Gefördert werden dann maximal 90% der Kosten der Glasfaserverlegung. Das spannende an dem Thema: Nicht nur die Kosten für die Verlegung in den Straßen wird gefördert, sondern sogar die Verkabelung bis ins Haus! Jeder der sich an das Glasfasernetz mit anschließen will kann somit auch von der 90% Förderung profitieren. Dies gilt allerdings nur, wenn man sein Haus im Rahmen dieses Ausbaus mit anbindet. Entscheidet man sich zunächst dagegen, und will dann später doch mit angeschlossen werden, ist keine Förderung mehr möglich.

Aktuell ist das Ziel, dass die Gemeinde nach Fertigstellung Eigentümer des Netzes bleibt und dieses an einen Provider (z.B. Telekom) verpachtet. Der Provider bietet dann Telefon-und Internetverträge an den Endkunden und ist auch für die Kundenbetreuung verantwortlich.

Wir halten euch weiter auf dem Laufenden.

Erste Planungsideen zum Knotenpunkt Schulstraße / Weiße-Kreuz-Straße / Joseph-Babo-Straße

Schon lange wird eine Neustrukturierung des Knotenpunktes Schulstraße / Weiße-Kreuz-Straße gewünscht. Hier gab es nun erste Vorschläge des beautragten Ingeniuerbüros. Als mögliche Entschärfung der unübersichtlichen Verkehrssituation wurde drei Konzepte vorgestellt:

  • Eine vollständige Spielstraße in der jeder Verkehrsteilnehmer die gleichen Rechte hat. Es muss Schrittempo gefahren werden. Die Spielstraße ist in dieser Planung die teuerste Lösung, da der Straßenbelag dann vollständig gepflastert wird.

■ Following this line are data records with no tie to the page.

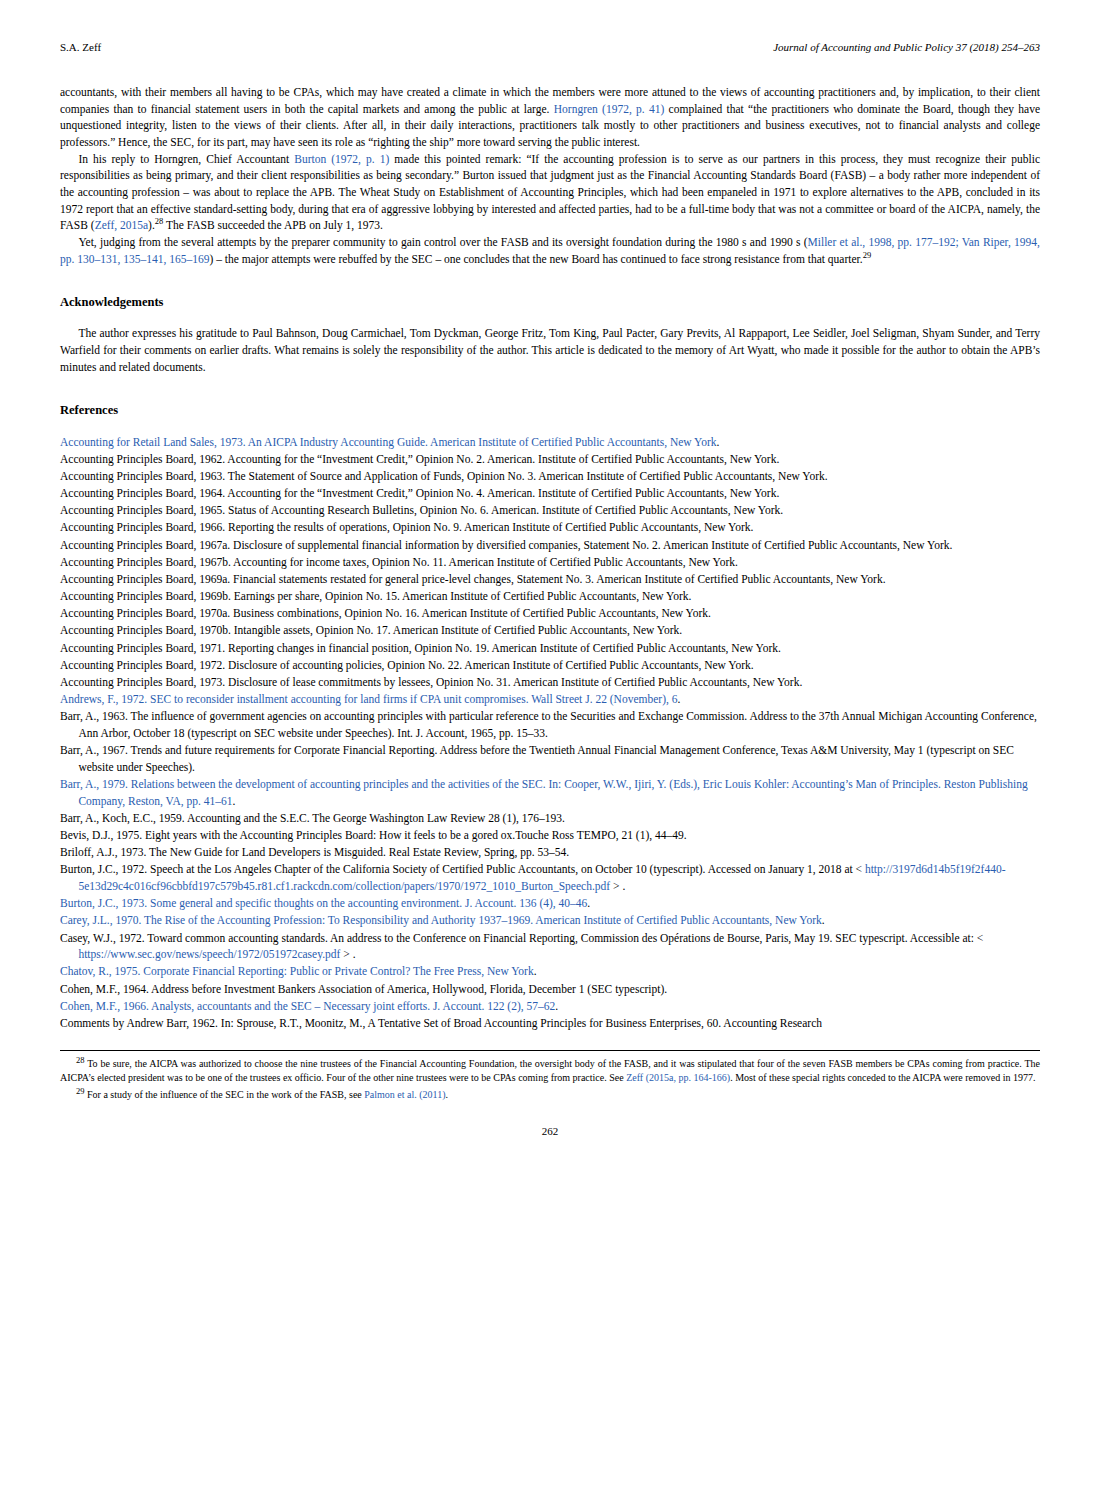S.A. Zeff Journal of Accounting and Public Policy 37 (2018) 254–263
accountants, with their members all having to be CPAs, which may have created a climate in which the members were more attuned to the views of accounting practitioners and, by implication, to their client companies than to financial statement users in both the capital markets and among the public at large. Horngren (1972, p. 41) complained that “the practitioners who dominate the Board, though they have unquestioned integrity, listen to the views of their clients. After all, in their daily interactions, practitioners talk mostly to other practitioners and business executives, not to financial analysts and college professors.” Hence, the SEC, for its part, may have seen its role as “righting the ship” more toward serving the public interest.
In his reply to Horngren, Chief Accountant Burton (1972, p. 1) made this pointed remark: “If the accounting profession is to serve as our partners in this process, they must recognize their public responsibilities as being primary, and their client responsibilities as being secondary.” Burton issued that judgment just as the Financial Accounting Standards Board (FASB) – a body rather more independent of the accounting profession – was about to replace the APB. The Wheat Study on Establishment of Accounting Principles, which had been empaneled in 1971 to explore alternatives to the APB, concluded in its 1972 report that an effective standard-setting body, during that era of aggressive lobbying by interested and affected parties, had to be a full-time body that was not a committee or board of the AICPA, namely, the FASB (Zeff, 2015a).28 The FASB succeeded the APB on July 1, 1973.
Yet, judging from the several attempts by the preparer community to gain control over the FASB and its oversight foundation during the 1980 s and 1990 s (Miller et al., 1998, pp. 177–192; Van Riper, 1994, pp. 130–131, 135–141, 165–169) – the major attempts were rebuffed by the SEC – one concludes that the new Board has continued to face strong resistance from that quarter.29
Acknowledgements
The author expresses his gratitude to Paul Bahnson, Doug Carmichael, Tom Dyckman, George Fritz, Tom King, Paul Pacter, Gary Previts, Al Rappaport, Lee Seidler, Joel Seligman, Shyam Sunder, and Terry Warfield for their comments on earlier drafts. What remains is solely the responsibility of the author. This article is dedicated to the memory of Art Wyatt, who made it possible for the author to obtain the APB’s minutes and related documents.
References
Accounting for Retail Land Sales, 1973. An AICPA Industry Accounting Guide. American Institute of Certified Public Accountants, New York.
Accounting Principles Board, 1962. Accounting for the “Investment Credit,” Opinion No. 2. American. Institute of Certified Public Accountants, New York.
Accounting Principles Board, 1963. The Statement of Source and Application of Funds, Opinion No. 3. American Institute of Certified Public Accountants, New York.
Accounting Principles Board, 1964. Accounting for the “Investment Credit,” Opinion No. 4. American. Institute of Certified Public Accountants, New York.
Accounting Principles Board, 1965. Status of Accounting Research Bulletins, Opinion No. 6. American. Institute of Certified Public Accountants, New York.
Accounting Principles Board, 1966. Reporting the results of operations, Opinion No. 9. American Institute of Certified Public Accountants, New York.
Accounting Principles Board, 1967a. Disclosure of supplemental financial information by diversified companies, Statement No. 2. American Institute of Certified Public Accountants, New York.
Accounting Principles Board, 1967b. Accounting for income taxes, Opinion No. 11. American Institute of Certified Public Accountants, New York.
Accounting Principles Board, 1969a. Financial statements restated for general price-level changes, Statement No. 3. American Institute of Certified Public Accountants, New York.
Accounting Principles Board, 1969b. Earnings per share, Opinion No. 15. American Institute of Certified Public Accountants, New York.
Accounting Principles Board, 1970a. Business combinations, Opinion No. 16. American Institute of Certified Public Accountants, New York.
Accounting Principles Board, 1970b. Intangible assets, Opinion No. 17. American Institute of Certified Public Accountants, New York.
Accounting Principles Board, 1971. Reporting changes in financial position, Opinion No. 19. American Institute of Certified Public Accountants, New York.
Accounting Principles Board, 1972. Disclosure of accounting policies, Opinion No. 22. American Institute of Certified Public Accountants, New York.
Accounting Principles Board, 1973. Disclosure of lease commitments by lessees, Opinion No. 31. American Institute of Certified Public Accountants, New York.
Andrews, F., 1972. SEC to reconsider installment accounting for land firms if CPA unit compromises. Wall Street J. 22 (November), 6.
Barr, A., 1963. The influence of government agencies on accounting principles with particular reference to the Securities and Exchange Commission. Address to the 37th Annual Michigan Accounting Conference, Ann Arbor, October 18 (typescript on SEC website under Speeches). Int. J. Account, 1965, pp. 15–33.
Barr, A., 1967. Trends and future requirements for Corporate Financial Reporting. Address before the Twentieth Annual Financial Management Conference, Texas A&M University, May 1 (typescript on SEC website under Speeches).
Barr, A., 1979. Relations between the development of accounting principles and the activities of the SEC. In: Cooper, W.W., Ijiri, Y. (Eds.), Eric Louis Kohler: Accounting’s Man of Principles. Reston Publishing Company, Reston, VA, pp. 41–61.
Barr, A., Koch, E.C., 1959. Accounting and the S.E.C. The George Washington Law Review 28 (1), 176–193.
Bevis, D.J., 1975. Eight years with the Accounting Principles Board: How it feels to be a gored ox.Touche Ross TEMPO, 21 (1), 44–49.
Briloff, A.J., 1973. The New Guide for Land Developers is Misguided. Real Estate Review, Spring, pp. 53–54.
Burton, J.C., 1972. Speech at the Los Angeles Chapter of the California Society of Certified Public Accountants, on October 10 (typescript). Accessed on January 1, 2018 at < http://3197d6d14b5f19f2f440-5e13d29c4c016cf96cbbfd197c579b45.r81.cf1.rackcdn.com/collection/papers/1970/1972_1010_Burton_Speech.pdf > .
Burton, J.C., 1973. Some general and specific thoughts on the accounting environment. J. Account. 136 (4), 40–46.
Carey, J.L., 1970. The Rise of the Accounting Profession: To Responsibility and Authority 1937–1969. American Institute of Certified Public Accountants, New York.
Casey, W.J., 1972. Toward common accounting standards. An address to the Conference on Financial Reporting, Commission des Opérations de Bourse, Paris, May 19. SEC typescript. Accessible at: < https://www.sec.gov/news/speech/1972/051972casey.pdf > .
Chatov, R., 1975. Corporate Financial Reporting: Public or Private Control? The Free Press, New York.
Cohen, M.F., 1964. Address before Investment Bankers Association of America, Hollywood, Florida, December 1 (SEC typescript).
Cohen, M.F., 1966. Analysts, accountants and the SEC – Necessary joint efforts. J. Account. 122 (2), 57–62.
Comments by Andrew Barr, 1962. In: Sprouse, R.T., Moonitz, M., A Tentative Set of Broad Accounting Principles for Business Enterprises, 60. Accounting Research
28 To be sure, the AICPA was authorized to choose the nine trustees of the Financial Accounting Foundation, the oversight body of the FASB, and it was stipulated that four of the seven FASB members be CPAs coming from practice. The AICPA’s elected president was to be one of the trustees ex officio. Four of the other nine trustees were to be CPAs coming from practice. See Zeff (2015a, pp. 164-166). Most of these special rights conceded to the AICPA were removed in 1977.
29 For a study of the influence of the SEC in the work of the FASB, see Palmon et al. (2011).
262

Vorschlag 1: Spielstraße, Schrittgeschwindigkeit, jeder Verkehrteilnehmer hat die gleichen Rechte

  • Der zweite Vorschlag ist die Auslegung der Schulstraße als Einbahnstraße in Richtung Norden. Die grün hinterlegten Flächen könnten dabei für Radfahrer auch in Gegenrichtung befahrbar sein. Der Fahrbahnverlauf im Knotenpunkt selbst soll dann mit breiteren Gehwegen deutlicher dargestellt werden und um Fußgängerüberwege ergänzt werden.
Vorschlag 2: Die Schulstraße wird zur Einbahnstraße, der Knotenpunkt bekommt breitere Gehwege und Fußgängerüberwege
  • Der dritte Vorschlag belässt die Schulstraße so wie sie aktuell ist, und regelt der Verkehr am Knotenpunkt über einen Minikreisverkehr. Dies soll den Verkehr bei der Einfahrt in den Knotenpunkt bremsen und regeln.
Vorschlag 3: Minikreisverkehr ohne Änderung der Schulstraße. Die Einfahrt in die Weiße-Kreuz-Straße ist bewusst eingeengt, um den Verkehr zu bremsen.

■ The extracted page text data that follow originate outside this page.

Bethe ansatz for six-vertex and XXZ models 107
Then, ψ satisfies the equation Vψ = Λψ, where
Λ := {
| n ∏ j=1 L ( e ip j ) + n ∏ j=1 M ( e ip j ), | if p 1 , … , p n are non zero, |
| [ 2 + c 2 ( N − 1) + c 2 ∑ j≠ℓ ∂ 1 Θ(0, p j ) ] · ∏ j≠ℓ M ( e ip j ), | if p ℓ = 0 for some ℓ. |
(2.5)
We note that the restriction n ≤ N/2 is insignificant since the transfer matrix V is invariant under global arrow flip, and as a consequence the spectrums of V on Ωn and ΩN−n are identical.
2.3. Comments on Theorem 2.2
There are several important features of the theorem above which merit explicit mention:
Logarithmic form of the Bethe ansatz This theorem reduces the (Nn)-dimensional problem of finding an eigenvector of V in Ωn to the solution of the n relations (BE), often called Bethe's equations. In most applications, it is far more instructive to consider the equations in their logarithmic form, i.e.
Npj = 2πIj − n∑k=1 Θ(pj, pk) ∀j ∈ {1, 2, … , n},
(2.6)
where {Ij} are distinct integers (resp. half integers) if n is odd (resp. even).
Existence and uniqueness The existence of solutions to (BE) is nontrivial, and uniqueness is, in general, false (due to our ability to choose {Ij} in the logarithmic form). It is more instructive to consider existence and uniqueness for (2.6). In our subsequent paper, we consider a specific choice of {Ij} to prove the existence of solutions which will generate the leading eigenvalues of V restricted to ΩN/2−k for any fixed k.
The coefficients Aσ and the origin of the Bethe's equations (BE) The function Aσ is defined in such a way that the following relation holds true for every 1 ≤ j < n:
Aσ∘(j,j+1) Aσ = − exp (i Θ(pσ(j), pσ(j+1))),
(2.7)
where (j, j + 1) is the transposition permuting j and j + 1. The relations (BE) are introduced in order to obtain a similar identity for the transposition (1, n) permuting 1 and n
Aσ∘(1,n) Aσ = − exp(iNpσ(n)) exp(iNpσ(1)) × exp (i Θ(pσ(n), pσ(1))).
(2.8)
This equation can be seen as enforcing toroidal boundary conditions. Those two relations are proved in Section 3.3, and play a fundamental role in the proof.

Die Vorschläge wurden ausführlich im Rat diskutiert und abgewogen. Letztlich ist man zu keinem konkreten Beschluss gekommen. In einer nächsten Bauausschussitzung soll der Knotenpunkt nochmal vor Ort betrachtet werden, mit den möglichen Lösungen im Hinterkopf. Während der Diskussion deutete sich aber schon an, dass die Kreisverkehrlösung eher nicht in Frage kommt. Allerdings sei die Einengung zur Weiße-Kreuz-Straße unter Umständen interessant für das finale Konzept.